### TASK INSTRUCTIONS
According to the text on executive pay, in what country is the practice of a nonbinding shareholder vote on executive pay packages already common?

--- STUDY TEXT ---

When even chief executive officers acknowledge that most of them are overpaid, it’s clear something is amiss in board rooms when it comes to making decisions on executive compensation. As owners, the shareholders of a company have the responsibility and the self-interest to find a way to correct this problem, because excessive executive compensation depletes the company’s coffers.

At the Verizon Communications annual meeting this year, a majority of shareholders sought to address this problem by urging the board of directors to submit executive pay packages to a nonbinding vote by shareholders. This practice, already common in the United Kingdom, provides a check on the decisions the board members have made. It’s a simple way to make sure pay packages do not get out of hand.

Shortly after the vote in May, AFL-CIO Secretary-Treasurer Richard Trumka said: 

The question remains: Will Verizon listen, respond and reach out to investors, or will it continue the status quo despite the record shareholder vote demanding change?

More than five months later, Verizon still has not indicated it will comply with the wishes of its shareholders.

In a report to the U.S. Securities and Exchange Commission (SEC) earlier this month, the AFL-CIO expressed concerns about widespread conflicts of interest by directors from the health care industry on the boards of the largest U.S. corporations.

--- RECORD EXCERPTS ---

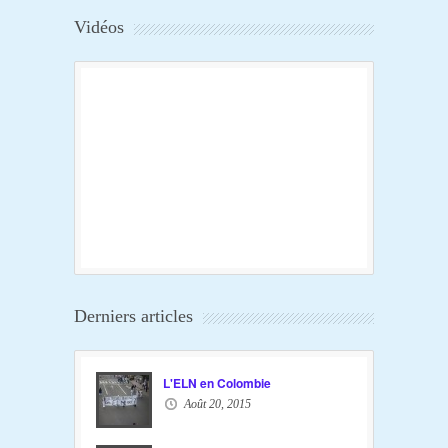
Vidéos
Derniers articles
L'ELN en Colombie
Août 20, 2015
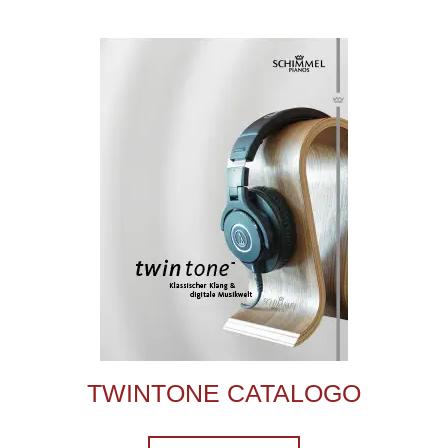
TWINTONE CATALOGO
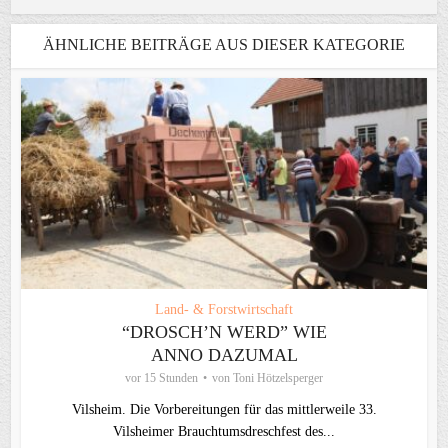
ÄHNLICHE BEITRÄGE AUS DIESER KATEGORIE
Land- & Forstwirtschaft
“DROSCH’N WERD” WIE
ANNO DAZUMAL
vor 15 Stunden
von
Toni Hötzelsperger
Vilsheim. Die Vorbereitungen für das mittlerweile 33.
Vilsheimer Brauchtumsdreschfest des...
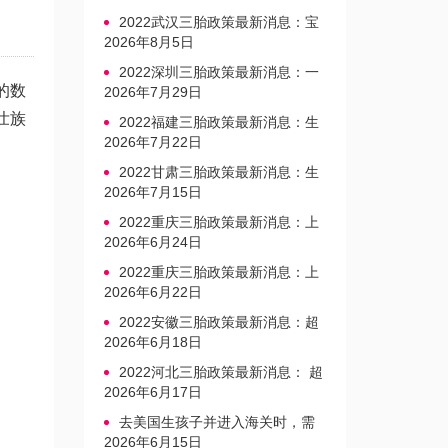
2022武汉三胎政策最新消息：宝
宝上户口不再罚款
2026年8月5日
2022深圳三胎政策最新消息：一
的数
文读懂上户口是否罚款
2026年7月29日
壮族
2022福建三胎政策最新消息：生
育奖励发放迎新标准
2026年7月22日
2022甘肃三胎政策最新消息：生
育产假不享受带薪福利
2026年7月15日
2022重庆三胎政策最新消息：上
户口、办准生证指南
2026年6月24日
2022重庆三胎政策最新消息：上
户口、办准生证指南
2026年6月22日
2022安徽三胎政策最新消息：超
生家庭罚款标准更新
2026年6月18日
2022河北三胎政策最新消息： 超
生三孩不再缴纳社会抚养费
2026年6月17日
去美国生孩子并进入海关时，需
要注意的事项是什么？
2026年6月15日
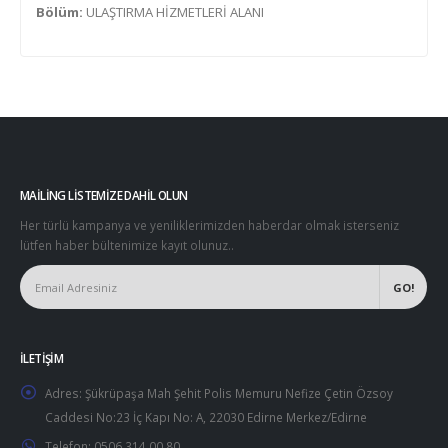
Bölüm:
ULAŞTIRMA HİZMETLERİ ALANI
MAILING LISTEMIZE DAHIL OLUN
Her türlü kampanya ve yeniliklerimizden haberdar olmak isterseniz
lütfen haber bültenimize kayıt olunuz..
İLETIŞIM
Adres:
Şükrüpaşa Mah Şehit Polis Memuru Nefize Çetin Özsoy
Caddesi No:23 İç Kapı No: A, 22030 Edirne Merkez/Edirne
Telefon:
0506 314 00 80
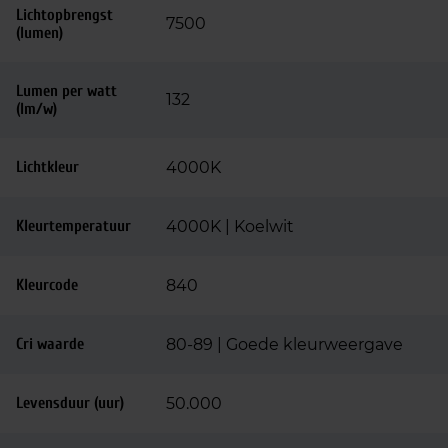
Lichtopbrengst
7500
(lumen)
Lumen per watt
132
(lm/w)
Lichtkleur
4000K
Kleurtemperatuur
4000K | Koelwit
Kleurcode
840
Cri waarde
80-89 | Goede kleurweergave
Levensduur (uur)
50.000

---

### ANSWER TO THIS TASK
The United Kingdom.